• Problem set
1. Answer these questions from the Monteverde shuttle account:
(a) What question did the van driver ask in Spanish?
(b) Why was there spare time to get to the boat?
(c) What did the driver say the things hanging down from the trees were?
2. Summarize the Monteverde shuttle account in two sentences.

Life In the Big Green Jolly

Embrace local. Explore often.

Embrace local.  Explore often.

Experience Monteverde

blue striped hummingbird

“¿Hablas español?” the van driver inquired on our way to the Monteverde area of Costa Rica:  Do you speak Spanish?

“No.  Lo siento.  Muy poco”, I replied: No. I’m sorry. Very little.

“Ah, I am the one that is sorry”, he grinned. “You will have to listen to my English.”

Deciding to put our communication skills through the wringer, I described a bird I had spotted earlier and asked if he knows what it was.

His face lit up and my shuttle turned into a birding adventure. Since I was the only passenger, we had spare time to get to the boat.  My driver, a birding enthusiast, pounced on the opportunity to share his birding knowledge with a wannabe birder.

The non-stop shuttle now made frequent, sometimes sudden stops. Half-parked in the road with the flashers on, we’d scramble out of the van to get a closer look at a bird.

Like so many Costa Ricans, he knew which trees were favored by certain birds and at what time of day.

The flying bird there – that is an Oropendola.

Here – here is the tree where we can find the toucans. Sometimes we see Curassow here.

Look – there – that black bird with the red – that is a Sargant.   And there – those things hanging down from the trees – those are bird nests.

I lucked out. A shuttle and a bird tour on the way to the town of Santa Elena.

• Extracted data entries

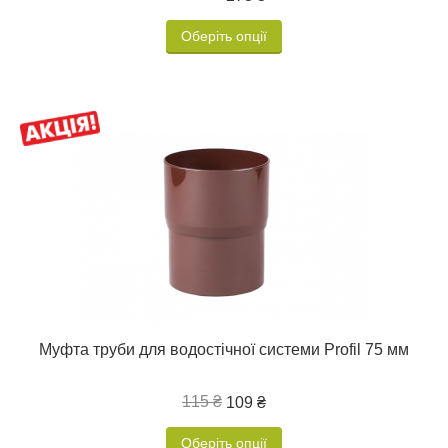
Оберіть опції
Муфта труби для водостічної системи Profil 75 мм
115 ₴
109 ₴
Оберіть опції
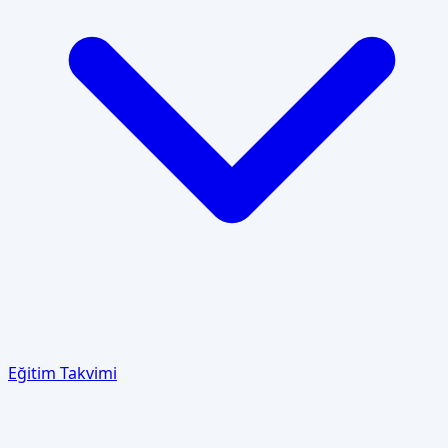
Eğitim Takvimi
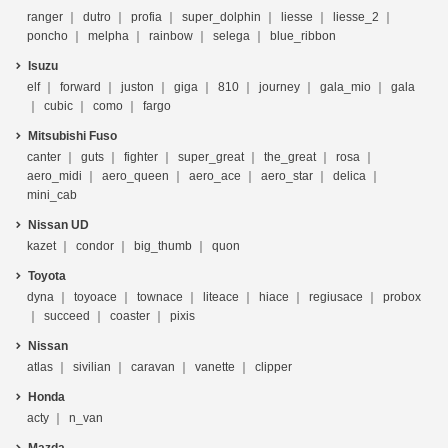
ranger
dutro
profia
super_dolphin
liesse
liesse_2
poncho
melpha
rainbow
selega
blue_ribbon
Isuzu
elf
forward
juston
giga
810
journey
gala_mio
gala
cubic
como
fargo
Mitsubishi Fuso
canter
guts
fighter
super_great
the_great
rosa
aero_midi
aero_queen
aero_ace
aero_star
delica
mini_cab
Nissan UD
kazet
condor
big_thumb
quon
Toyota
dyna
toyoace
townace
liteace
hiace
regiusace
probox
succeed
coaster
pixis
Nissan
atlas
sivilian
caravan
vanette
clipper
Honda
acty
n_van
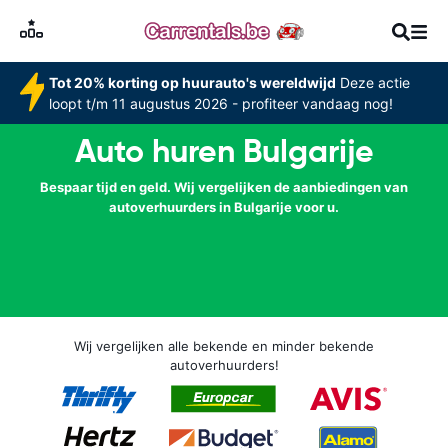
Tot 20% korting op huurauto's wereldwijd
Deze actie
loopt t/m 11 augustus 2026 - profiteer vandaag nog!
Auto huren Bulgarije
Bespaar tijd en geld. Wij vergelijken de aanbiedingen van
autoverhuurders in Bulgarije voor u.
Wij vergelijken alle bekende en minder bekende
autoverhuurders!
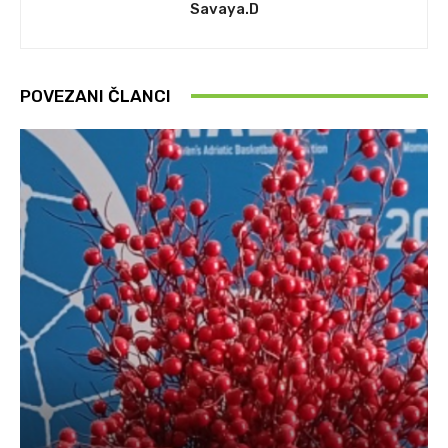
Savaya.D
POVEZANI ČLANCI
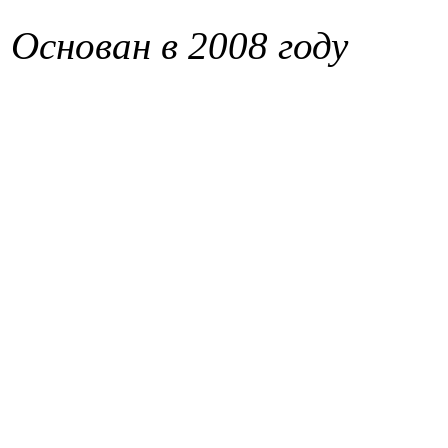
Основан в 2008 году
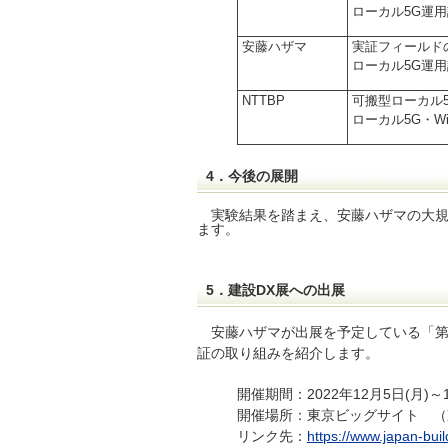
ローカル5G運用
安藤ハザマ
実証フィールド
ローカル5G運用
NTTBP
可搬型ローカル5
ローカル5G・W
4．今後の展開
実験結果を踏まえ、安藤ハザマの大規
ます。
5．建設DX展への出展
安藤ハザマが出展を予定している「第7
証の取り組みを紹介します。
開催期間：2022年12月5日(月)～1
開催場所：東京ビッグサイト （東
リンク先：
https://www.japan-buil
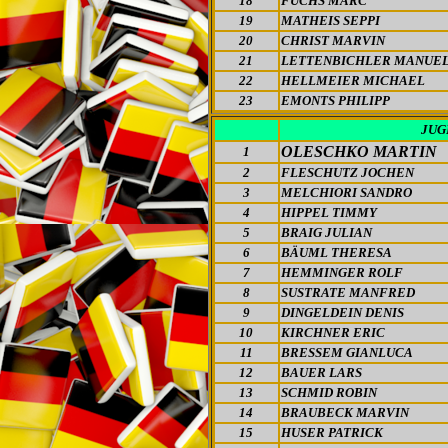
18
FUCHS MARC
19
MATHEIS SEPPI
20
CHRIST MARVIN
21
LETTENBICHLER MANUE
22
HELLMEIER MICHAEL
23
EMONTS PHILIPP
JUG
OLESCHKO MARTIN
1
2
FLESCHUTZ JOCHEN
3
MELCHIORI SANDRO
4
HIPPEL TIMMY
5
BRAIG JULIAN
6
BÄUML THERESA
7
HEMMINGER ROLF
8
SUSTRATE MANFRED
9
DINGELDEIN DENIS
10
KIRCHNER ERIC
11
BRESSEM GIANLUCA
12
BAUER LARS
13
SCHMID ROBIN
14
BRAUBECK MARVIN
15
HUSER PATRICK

---

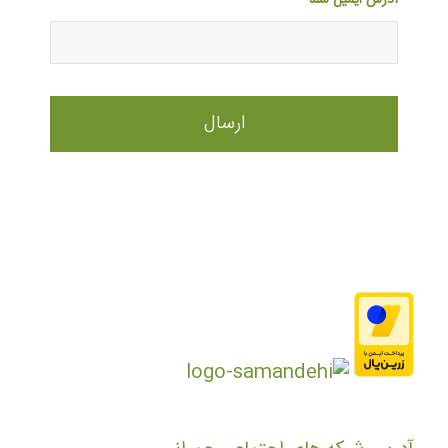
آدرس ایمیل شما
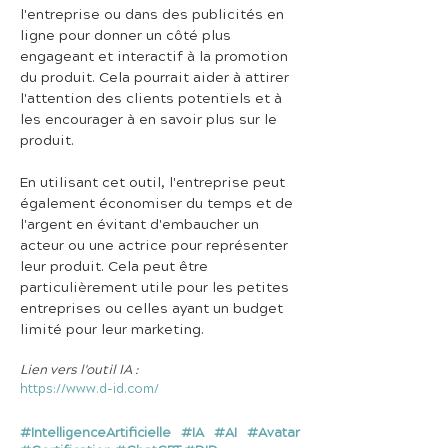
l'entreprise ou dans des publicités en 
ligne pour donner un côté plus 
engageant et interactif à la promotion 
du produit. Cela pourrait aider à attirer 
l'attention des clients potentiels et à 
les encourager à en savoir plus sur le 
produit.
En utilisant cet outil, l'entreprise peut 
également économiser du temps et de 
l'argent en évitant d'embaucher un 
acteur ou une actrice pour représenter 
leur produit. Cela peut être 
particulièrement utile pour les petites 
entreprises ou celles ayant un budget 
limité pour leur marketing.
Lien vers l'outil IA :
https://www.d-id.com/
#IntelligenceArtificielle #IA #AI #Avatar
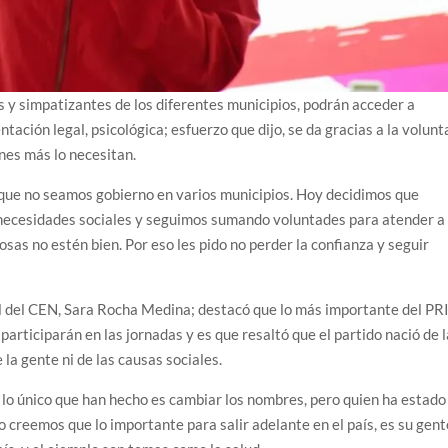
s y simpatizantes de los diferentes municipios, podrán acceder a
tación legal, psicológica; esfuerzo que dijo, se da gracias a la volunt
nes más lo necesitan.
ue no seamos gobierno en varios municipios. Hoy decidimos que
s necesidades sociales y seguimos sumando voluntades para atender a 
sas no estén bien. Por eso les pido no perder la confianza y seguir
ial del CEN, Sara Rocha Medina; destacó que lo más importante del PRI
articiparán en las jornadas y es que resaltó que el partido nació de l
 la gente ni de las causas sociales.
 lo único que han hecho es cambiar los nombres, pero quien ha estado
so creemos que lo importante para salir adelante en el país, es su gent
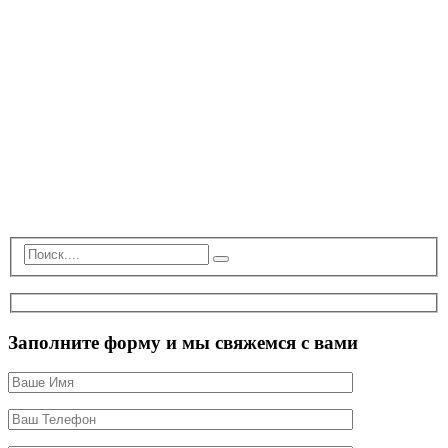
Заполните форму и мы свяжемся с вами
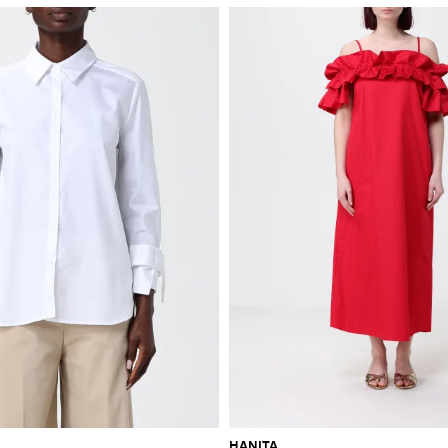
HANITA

• Solutions to the tasks
1.
(a) He asked "¿Hablas español?" (Do you speak Spanish?).
(b) The writer was the only passenger.
(c) Bird nests.

2. On a shuttle to the Monteverde area of Costa Rica, the writer, who speaks very little Spanish, described a bird to the van driver, a birding enthusiast. Because the writer was the only passenger, the driver turned the ride into a birding tour with frequent stops, pointing out an Oropendola, a Sargant, a tree where toucans can be found, and bird nests hanging from trees.